Decidieron informarse sobre el asunto. Por suerte, el autobús disponía de un radioteléfono. Rellonen llamó a varios números de Kotka y se enteró de que Jari Kosunen sería enterrado el martes siguiente, o sea, dos días después. El entierro se celebraría en la intimidad, en el cementerio nuevo de la localidad. La madre del joven había sufrido un colapso nervioso al enterarse del triste destino de su hijo y estaba internada en un sanatorio mental, de manera que tal vez ni siquiera podría asistir al sepelio del chico. La información les fue proporcionada por un funcionario del registro de la congregación evangélica luterana. Jari sería enterrado a expensas del municipio, ya que su madre carecía de recursos y no había otros familiares cercanos.

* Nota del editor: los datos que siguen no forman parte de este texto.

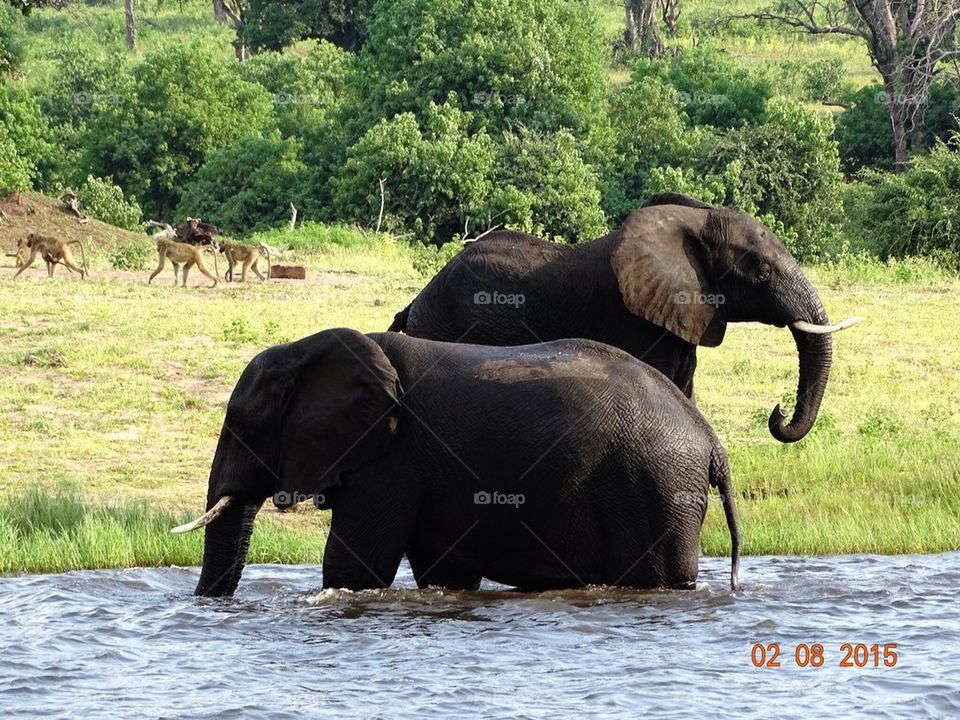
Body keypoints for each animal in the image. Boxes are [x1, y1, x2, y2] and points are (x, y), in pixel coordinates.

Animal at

El muchacho había vivido con ella en un pequeño piso de dos habitaciones de las afueras, y todo lo que ganaba haciendo trabajillos temporales lo derrochaba en la construcción de aviones a escala y cometas, según tenía entendido el funcionario. A Jari se le tenía por un loco en los círculos locales.

El coronel propuso que el grupo de desesperados acudiese al sepelio. Era de justicia que, en su último viaje, rindieran homenaje a un compañero de infortunio, a un pionero que les había abierto el camino.

Según los archivos, en el valle del río Kymijoki vivían al menos dos suicidas más. Era la ocasión de pasar a saludarlos y, si así lo deseaban, de llevárselos con ellos en el viaje al Cabo Norte.